| Reading text |

---

COMMENTARY: Future holds more reason for fear than for nostalgia

c. 1996 Religion News Service (Tom Ehrich is an Episcopal priest in Winston-Salem, N.C, an author and a former Wall Street Journal reporter. E-mail him at journey(at)interpath.com.) UNDATED _ In the bargain box at Blockbuster Video, my 16-year-old son recently found”Rosemary’s Baby,”the 1968 thriller about the birth of Satan’s heir in a witches’ coven on […]

c. 1996 Religion News Service

(Tom Ehrich is an Episcopal priest in Winston-Salem, N.C, an author and a former Wall Street Journal reporter. E-mail him at journey(at)interpath.com.)

UNDATED _ In the bargain box at Blockbuster Video, my 16-year-old son recently found”Rosemary’s Baby,”the 1968 thriller about the birth of Satan’s heir in a witches’ coven on the 7th floor of New York’s fabled Dakota apartments.

---

| What is being asked |
From the commentary, pull out the passage that begins with the words "COMMENTARY: Future holds" and ends after "fabled Dakota apartments.", copying it word for word.

| Data shown |
---

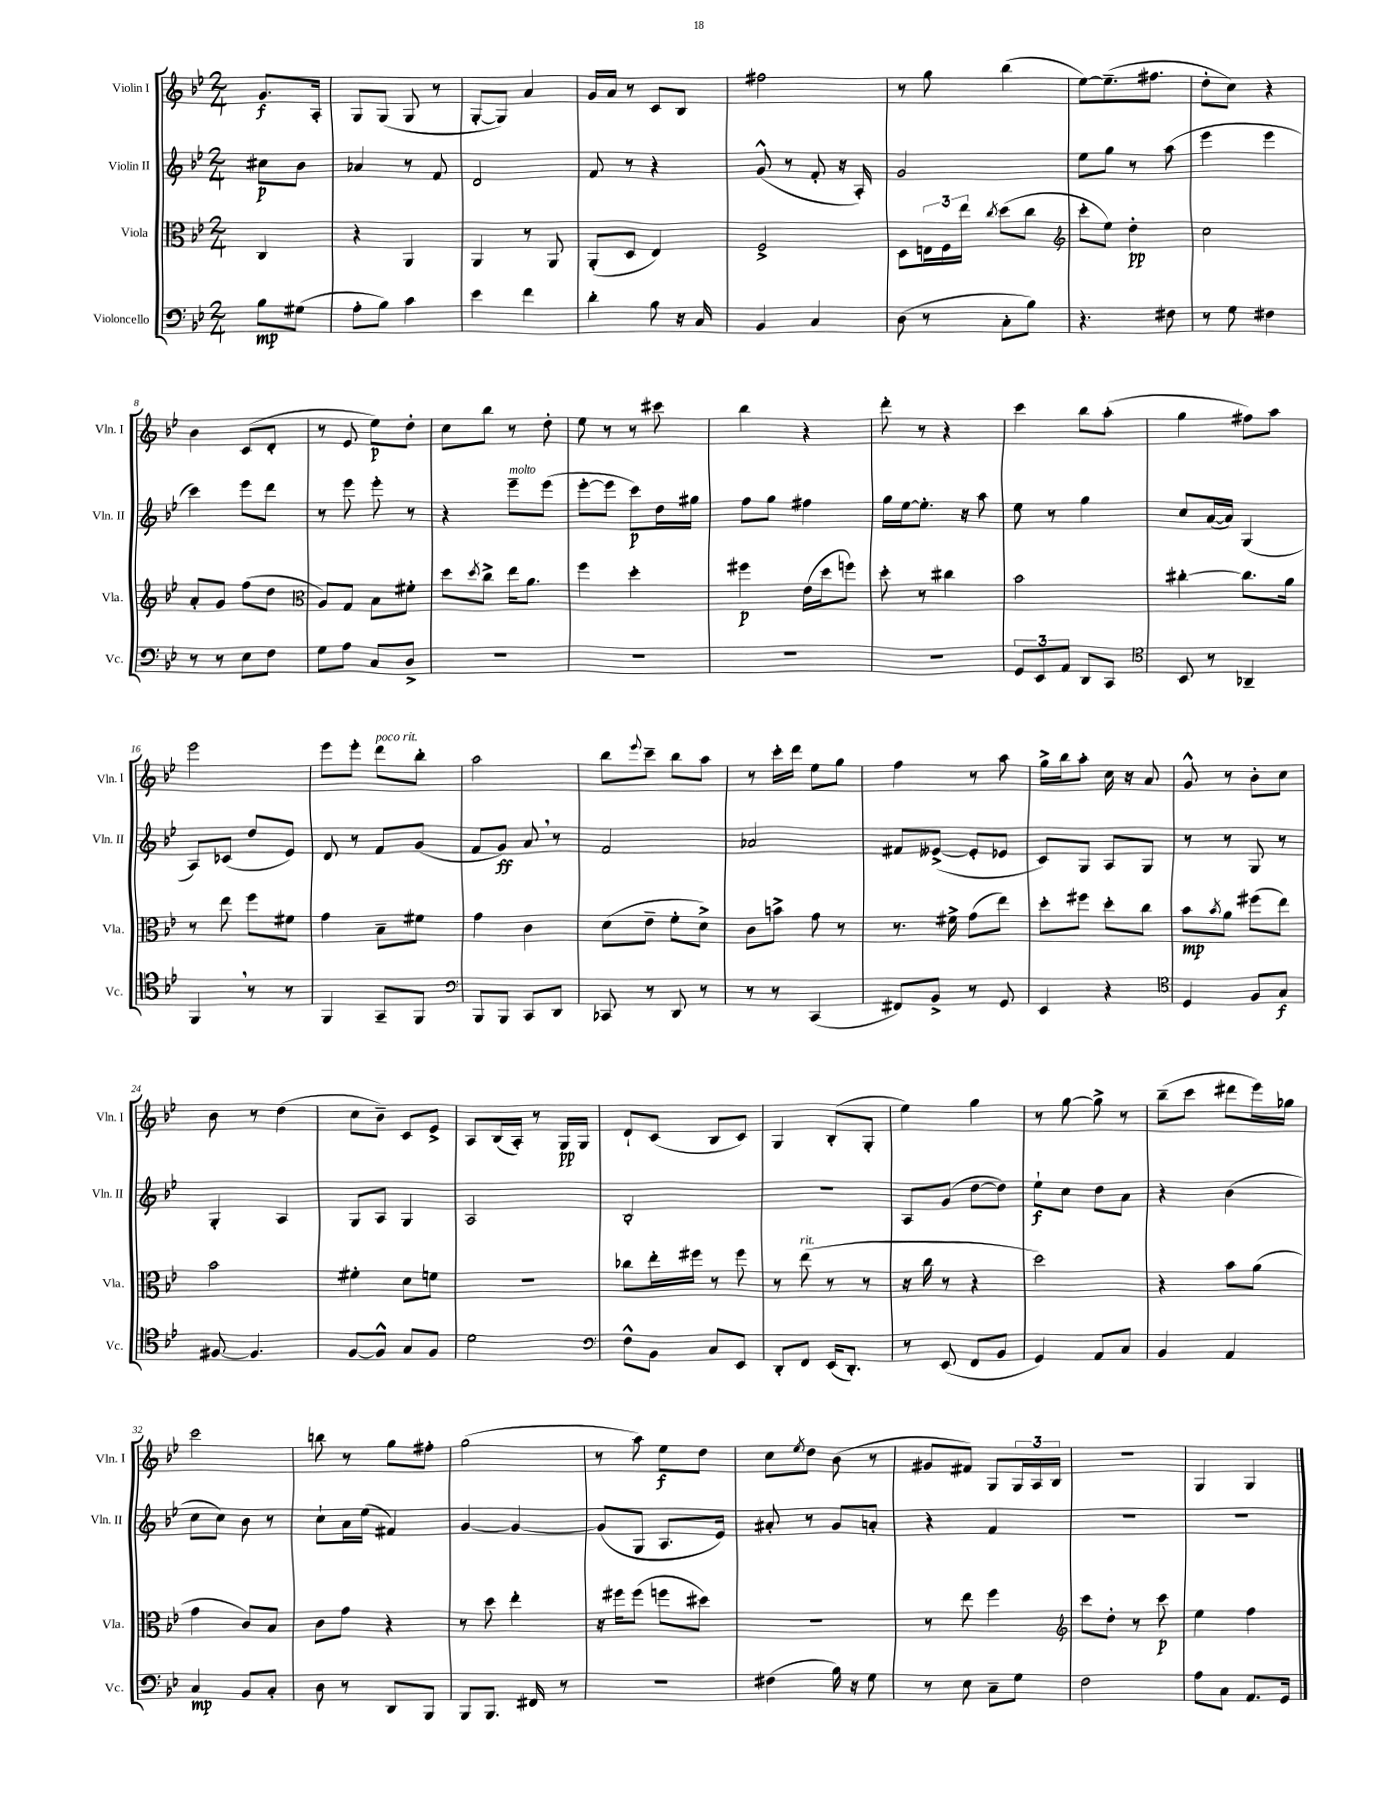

**kern	**dynam	**kern	**dynam	**kern	**dynam	**kern	**dynam
*part4	*part4	*part3	*part3	*part2	*part2	*part1	*part1
*staff4	*staff4	*staff3	*staff3	*staff2	*staff2	*staff1	*staff1
*I"Violoncello	*	*I"Viola	*	*I"Violin II	*	*I"Violin I	*
*I'Vc.	*	*I'Vla.	*	*I'Vln. II	*	*I'Vln. I	*
*clefF4	*	*clefC3	*	*clefG2	*	*clefG2	*
*k[b-e-]	*	*k[b-e-]	*	*k[b-e-]	*	*k[b-e-]	*
*M2/4	*	*M2/4	*	*M2/4	*	*M2/4	*
=	=	=	=	=	=	=	=
8B-\L	mp	4C/	.	8cc#X\L	p	8.g/L	f
(8G#X\J	.	.	.	8b-\J	.	.	.
.	.	.	.	.	.	16A'/Jk	.
=1	=1	=1	=1	=1	=1	=1	=1
8A'\L	.	4r	.	4a-X/	.	8G/L	.
8B-\J)	.	.	.	.	.	(8G/J	.
4c\	.	4AA/	.	8r	.	8G/	.
.	.	.	.	8f/	.	8r	.
=2	=2	=2	=2	=2	=2	=2	=2
4e-\	.	4AA/	.	2d/	.	[8G'/L	.
.	.	.	.	.	.	8G/J])	.
4f\	.	8r	.	.	.	4a/	.
.	.	8AA/	.	.	.	.	.
=3	=3	=3	=3	=3	=3	=3	=3
4d'\	.	(8AA'/L	.	8f/	.	16g/LL	.
.	.	.	.	.	.	16a/JJ	.
.	.	8D/J	.	8r	.	8r	.
8B-\	.	4E-/)	.	4r	.	8c/L	.
16r	.	.	.	.	.	8B-/J	.
16C/	.	.	.	.	.	.	.
=4	=4	=4	=4	=4	=4	=4	=4
4BB-/	.	2F^/	.	(8g^^/	.	2ff#X\	.
.	.	.	.	8r	.	.	.
4C/	.	.	.	8f'/	.	.	.
.	.	.	.	16r	.	.	.
.	.	.	.	16A'/)	.	.	.
=5	=5	=5	=5	=5	=5	=5	=5
(8D\	.	8D\L	.	2g/	.	8r	.
8r	.	24En\L	.	.	.	8gg\	.
.	.	24F\	.	.	.	.	.
.	.	24ee-\JJ	.	.	.	.	.
.	.	8qcc/	.	.	.	.	.
8C'\L	.	(8dd\L	.	.	.	(4bb-\	.
8B-\J)	.	8cc\J	.	.	.	.	.
=6	=6	=6	=6	=6	=6	=6	=6
*	*	*clefG2	*	*	*	*	*
4.r	.	8ccc'\L	.	8ee-\L	.	[8ee-\L)	.
.	.	8ee-\J)	.	8gg\J	.	(8.ee-~\]	.
.	.	4dd'\	pp	8r	.	.	.
.	.	.	.	.	.	8.ff#X\J	.
8F#X\	.	.	.	(8aa\	.	.	.
=7	=7	=7	=7	=7	=7	=7	=7
8r	.	2cc\	.	4eee-\	.	8dd'\L	.
8G\	.	.	.	.	.	8cc\J)	.
4F#X\	.	.	.	4eee-\	.	4r	.
!!LO:LB:g=z
=8	=8	=8	=8	=8	=8	=8	=8
8r	.	8a'/L	.	4ccc\)	.	4b-\	.
8r	.	8g/J	.	.	.	.	.
8E-\L	.	(8ff\L	.	8eee-\L	.	(8c/L	.
8F\J	.	8dd\J	.	8ddd\J	.	8d'/J	.
=9	=9	=9	=9	=9	=9	=9	=9
*	*	*clefC3	*	*	*	*	*
8G\L	.	8A/L)	.	8r	.	8r	.
8A\J	.	8G/J	.	8eee-\	.	8e-/	.
8C/L	.	8B-\L	.	8eee-'\	.	8ee-\L)	p
8D^/J	.	8f#X'\J	.	8r	.	8dd'\J	.
=10	=10	=10	=10	=10	=10	=10	=10
2r	.	8dd\L	.	4r	.	8cc\L	.
.	.	8qdd/	.	.	.	.	.
.	.	8cc^\J	.	.	.	8bb-\J	.
!	!	!	!	!LO:TX:a:i:t=molto	!	!	!
.	.	16ee-\KL	.	8eee-~\L	.	8r	.
.	.	8.a\J	.	.	.	.	.
.	.	.	.	(8eee-\J	.	8dd'\	.
=11	=11	=11	=11	=11	=11	=11	=11
2r	.	4ff\	.	[8eee-'\L	.	8ee-\	.
.	.	.	.	8eee-\J]	.	8r	.
.	.	4dd'\	.	8ccc\L)	p	8r	.
.	.	.	.	16dd\L	.	8ccc#X\	.
.	.	.	.	16gg#X\JJ	.	.	.
=12	=12	=12	=12	=12	=12	=12	=12
2r	.	4ff#X\	p	8ff\L	.	4bb-\	.
.	.	.	.	8gg\J	.	.	.
.	.	(16e-\LL	.	4ff#X\	.	4r	.
.	.	16dd\J	.	.	.	.	.
.	.	8ffn\J)	.	.	.	.	.
=13	=13	=13	=13	=13	=13	=13	=13
2r	.	8dd'\	.	16gg\LL	.	8ddd'\	.
.	.	.	.	[16ee-\J	.	.	.
.	.	8r	.	8.ee-'\J]	.	8r	.
.	.	4cc#X\	.	.	.	4r	.
.	.	.	.	16r	.	.	.
.	.	.	.	8aa\	.	.	.
=14	=14	=14	=14	=14	=14	=14	=14
12GG/L	.	2b-\	.	8ee-\	.	4ccc\	.
12EE-/	.	.	.	.	.	.	.
.	.	.	.	8r	.	.	.
12AA/J	.	.	.	.	.	.	.
8DD/L	.	.	.	4gg\	.	8bb-\L	.
8CC/J	.	.	.	.	.	(8aa'\J	.
=15	=15	=15	=15	=15	=15	=15	=15
*clefC4	*	*	*	*	*	*	*
8BB-/	.	[4cc#X'\	.	8cc/L	.	4gg\	.
8r	.	.	.	([16a/L	.	.	.
.	.	.	.	16a/JJ])	.	.	.
4AA-X~/	.	8.cc#\L]	.	(4G/	.	8ff#X\L)	.
.	.	.	.	.	.	8aa\J	.
.	.	16a\Jk	.	.	.	.	.
!!LO:LB:g=z
=16	=16	=16	=16	=16	=16	=16	=16
4FF,/	.	8r	.	8A/L)	.	2eee-\	.
.	.	8ee-\	.	(8c-X/J	.	.	.
8r	.	8ff\L	.	8dd/L	.	.	.
8r	.	8f#X\J	.	8e-/J)	.	.	.
=17	=17	=17	=17	=17	=17	=17	=17
4FF/	.	4g\	.	8d/	.	8eee-\L	.
.	.	.	.	8r	.	8eee-'\J	.
!	!	!	!	!	!	!LO:TX:a:i:t=poco rit.	!
8GG~/L	.	8B-~\L	.	8f/L	.	8ddd\L	.
8FF/J	.	8f#X\J	.	(8g/J	.	8bb-'\J	.
=18	=18	=18	=18	=18	=18	=18	=18
*clefF4	*	*	*	*	*	*	*
8BBB-/L	.	4g\	.	8f/L	.	2aa\	.
8BBB-/J	.	.	.	8g/J)	ff	.	.
8CC/L	.	4c\	.	8a,/	.	.	.
8DD/J	.	.	.	8r	.	.	.
=19	=19	=19	=19	=19	=19	=19	=19
8CC-X/	.	(8d\L	.	2f/	.	8bb-\L	.
.	.	.	.	.	.	8qqeee-/	.
8r	.	8e-~\J	.	.	.	8ccc~\J	.
8DD/	.	8f'\L	.	.	.	8bb-\L	.
8r	.	8d^\J)	.	.	.	8aa\J	.
=20	=20	=20	=20	=20	=20	=20	=20
8r	.	8c\L	.	2a-X/	.	8r	.
8r	.	8bn^\J	.	.	.	16ccc'\LL	.
.	.	.	.	.	.	16ddd\JJ	.
(4CC/	.	8g\	.	.	.	8ee-\L	.
.	.	8r	.	.	.	8gg\J	.
=21	=21	=21	=21	=21	=21	=21	=21
8FF#X/L)	.	8.r	.	8f#X/L	.	4ff\	.
8BB-^/J	.	.	.	([8e--X^/J	.	.	.
.	.	16f#X^\	.	.	.	.	.
8r	.	(8g\L	.	8e--'/L]	.	8r	.
8GG/	.	8ee-\J)	.	8e-X/J	.	8aa\	.
=22	=22	=22	=22	=22	=22	=22	=22
4EE-/	.	8dd'\L	.	8c/L)	.	16gg^\LL	.
.	.	.	.	.	.	16bb-\J	.
.	.	8ff#X\J	.	8G/J	.	8aa'\J	.
4r	.	8dd'\L	.	8A/L	.	16cc\	.
.	.	.	.	.	.	16r	.
.	.	8cc\J	.	8G/J	.	8a/	.
=23	=23	=23	=23	=23	=23	=23	=23
*clefC4	*	*	*	*	*	*	*
4D/	.	8b-\L	mp	8r	.	8g^^/	.
.	.	8qb-/	.	.	.	.	.
.	.	8a\J	.	8r	.	8r	.
8F/L	.	(8ff#X\L	.	8G/	.	8b-'\L	.
8G/J	f	8ee-\J)	.	8r	.	8cc\J	.
!!LO:LB:g=z
=24	=24	=24	=24	=24	=24	=24	=24
[8F#X/	.	2b-\	.	4G'/	.	8b-\	.
4.F#/]	.	.	.	.	.	8r	.
.	.	.	.	4A/	.	(4dd\	.
=25	=25	=25	=25	=25	=25	=25	=25
[8F/L	.	4f#X'\	.	8G/L	.	8cc\L	.
8F^^/J]	.	.	.	8A/J	.	8b-~\J)	.
8G/L	.	8d\L	.	4G/	.	8c/L	.
8F/J	.	8fn\J	.	.	.	8e-^/J	.
=26	=26	=26	=26	=26	=26	=26	=26
2d\	.	2r	.	2A/	.	8A/L	.
.	.	.	.	.	.	(16B-/L	.
.	.	.	.	.	.	16A'/JJ)	.
.	.	.	.	.	.	8r	.
.	.	.	.	.	.	16G/LL	pp
.	.	.	.	.	.	16G/JJ	.
=27	=27	=27	=27	=27	=27	=27	=27
*clefF4	*	*	*	*	*	*	*
8F^^\L	.	8cc-X\L	.	2B-'/	.	8d`/L	.
8BB-\J	.	16ee-'\L	.	.	.	(8c/J	.
.	.	16ff#X\JJ	.	.	.	.	.
8C/L	.	8r	.	.	.	8B-/L	.
8EE-/J	.	8ff#\	.	.	.	8c/J)	.
=28	=28	=28	=28	=28	=28	=28	=28
8DD'/L	.	8r	.	2r	.	4G/	.
!	!	!LO:TX:a:i:t=rit.	!	!	!	!	!
8FF/J	.	(8ee-\	.	.	.	.	.
(16EE-/KL	.	8r	.	.	.	(8B-'/L	.
8.DD'/J)	.	.	.	.	.	.	.
.	.	8r	.	.	.	8G'/J	.
=29	=29	=29	=29	=29	=29	=29	=29
8r	.	16r	.	8A/L	.	4ee-\)	.
.	.	16cc\	.	.	.	.	.
(8EE-/	.	8r	.	(8g/J	.	.	.
8FF/L	.	4r	.	[8dd\L	.	4gg\	.
8BB-/J	.	.	.	8dd\J])	.	.	.
=30	=30	=30	=30	=30	=30	=30	=30
4GG/)	.	2dd\)	.	8ee-`\L	f	8r	.
.	.	.	.	8cc\J	.	[8gg\	.
8AA/L	.	.	.	8dd\L	.	8gg^\]	.
8C/J	.	.	.	8a\J	.	8r	.
=31	=31	=31	=31	=31	=31	=31	=31
4BB-/	.	4r	.	4r	.	(8bb-~\L	.
.	.	.	.	.	.	8ccc\J	.
4AA/	.	8b-\L	.	(4b-\	.	8ddd#X\L	.
.	.	(8a\J	.	.	.	16eee-\L)	.
.	.	.	.	.	.	16gg-X\JJ	.
!!LO:LB:g=z
=32	=32	=32	=32	=32	=32	=32	=32
4C/	mp	4g\	.	8cc\L	.	2ccc\	.
.	.	.	.	8cc\J)	.	.	.
8BB-/L	.	8c/L)	.	8b-\	.	.	.
8C'/J	.	8B-/J	.	8r	.	.	.
=33	=33	=33	=33	=33	=33	=33	=33
8D\	.	8c\L	.	8cc`\L	.	8bbn\	.
8r	.	8g\J	.	16a\L	.	8r	.
.	.	.	.	(16ee-\JJ	.	.	.
8DD/L	.	4r	.	4f#X/)	.	8gg\L	.
8BBB-/J	.	.	.	.	.	8ff#X'\J	.
=34	=34	=34	=34	=34	=34	=34	=34
8BBB-/L	.	8r	.	[4g/	.	(2gg\	.
8.BBB-/J	.	8dd\	.	.	.	.	.
.	.	4ee-'\	.	4g/_	.	.	.
16FF#X/	.	.	.	.	.	.	.
8r	.	.	.	.	.	.	.
=35	=35	=35	=35	=35	=35	=35	=35
2r	.	16r	.	(8g/L]	.	8r	.
.	.	16ff#X\KL	.	.	.	.	.
.	.	(8ff#\J	.	8G/J	.	8aa\)	.
.	.	8ffn\L	.	8.A/L	.	8ee-\L	f
.	.	8dd#X\J)	.	.	.	8dd\J	.
.	.	.	.	16e-/Jk)	.	.	.
=36	=36	=36	=36	=36	=36	=36	=36
(4F#X\	.	2r	.	8a#X'/	.	8cc\L	.
.	.	.	.	.	.	8qee-/	.
.	.	.	.	8r	.	8dd\J	.
16B-\)	.	.	.	8g/L	.	(8b-\	.
16r	.	.	.	.	.	.	.
8G\	.	.	.	8an'/J	.	8r	.
=37	=37	=37	=37	=37	=37	=37	=37
8r	.	8r	.	4r	.	8g#X/L	.
8E-\	.	8ee-\	.	.	.	8f#X/J)	.
8C~\L	.	4ff\	.	4f/	.	8G/L	.
8G\J	.	.	.	.	.	24G/L	.
.	.	.	.	.	.	24A/	.
.	.	.	.	.	.	24B-/JJ	.
=38	=38	=38	=38	=38	=38	=38	=38
*	*	*clefG2	*	*	*	*	*
2F\	.	8ccc\L	.	2r	.	2r	.
.	.	8dd'\J	.	.	.	.	.
.	.	8r	.	.	.	.	.
.	.	8ccc\	p	.	.	.	.
=39	=39	=39	=39	=39	=39	=39	=39
8A\L	.	4ee-\	.	2r	.	4G/	.
8C\J	.	.	.	.	.	.	.
8.AA/L	.	4ff\	.	.	.	4G/	.
16GG/Jk	.	.	.	.	.	.	.
==	==	==	==	==	==	==	==
*-	*-	*-	*-	*-	*-	*-	*-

---

| In response |
COMMENTARY: Future holds more reason for fear than for nostalgia

c. 1996 Religion News Service (Tom Ehrich is an Episcopal priest in Winston-Salem, N.C, an author and a former Wall Street Journal reporter. E-mail him at journey(at)interpath.com.) UNDATED _ In the bargain box at Blockbuster Video, my 16-year-old son recently found”Rosemary’s Baby,”the 1968 thriller about the birth of Satan’s heir in a witches’ coven on […]

c. 1996 Religion News Service

(Tom Ehrich is an Episcopal priest in Winston-Salem, N.C, an author and a former Wall Street Journal reporter. E-mail him at journey(at)interpath.com.)

UNDATED _ In the bargain box at Blockbuster Video, my 16-year-old son recently found”Rosemary’s Baby,”the 1968 thriller about the birth of Satan’s heir in a witches’ coven on the 7th floor of New York’s fabled Dakota apartments.